> Job
The material below is to be copied exactly from the line with "MILANO CORTINA" up to and including the line with "WAV sang Văn bản", with nothing else kept and no pictures.

======

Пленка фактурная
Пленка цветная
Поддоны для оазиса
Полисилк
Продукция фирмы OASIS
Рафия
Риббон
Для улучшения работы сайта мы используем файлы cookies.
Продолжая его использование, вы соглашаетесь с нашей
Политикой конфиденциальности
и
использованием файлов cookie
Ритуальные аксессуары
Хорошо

======

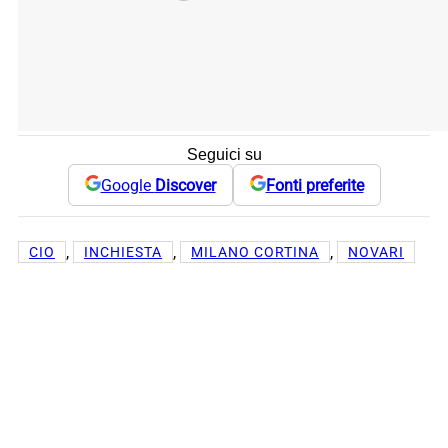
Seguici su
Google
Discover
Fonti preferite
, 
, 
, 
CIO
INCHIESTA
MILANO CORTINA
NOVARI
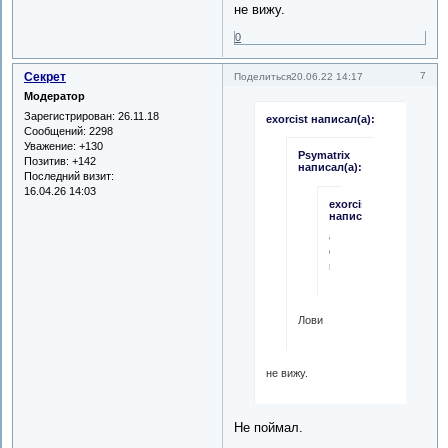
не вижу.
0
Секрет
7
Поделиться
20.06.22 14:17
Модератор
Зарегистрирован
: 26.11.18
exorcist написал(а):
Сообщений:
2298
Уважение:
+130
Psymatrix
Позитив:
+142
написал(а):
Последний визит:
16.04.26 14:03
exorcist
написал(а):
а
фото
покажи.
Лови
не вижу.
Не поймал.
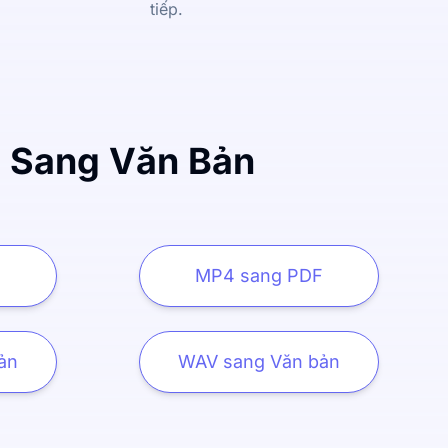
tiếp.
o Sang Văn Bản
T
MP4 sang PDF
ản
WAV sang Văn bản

======

> Output of the task
MILANO CORTINA
NOVARI
не вижу.
0
Секрет
7
Поделиться
20.06.22 14:17
Модератор
Зарегистрирован
: 26.11.18
exorcist написал(а):
Сообщений:
2298
Уважение:
+130
Psymatrix
Позитив:
+142
написал(а):
Последний визит:
16.04.26 14:03
exorcist
написал(а):
а
фото
покажи.
Лови
не вижу.
Не поймал.
tiếp.
o Sang Văn Bản
T
MP4 sang PDF
ản
WAV sang Văn bản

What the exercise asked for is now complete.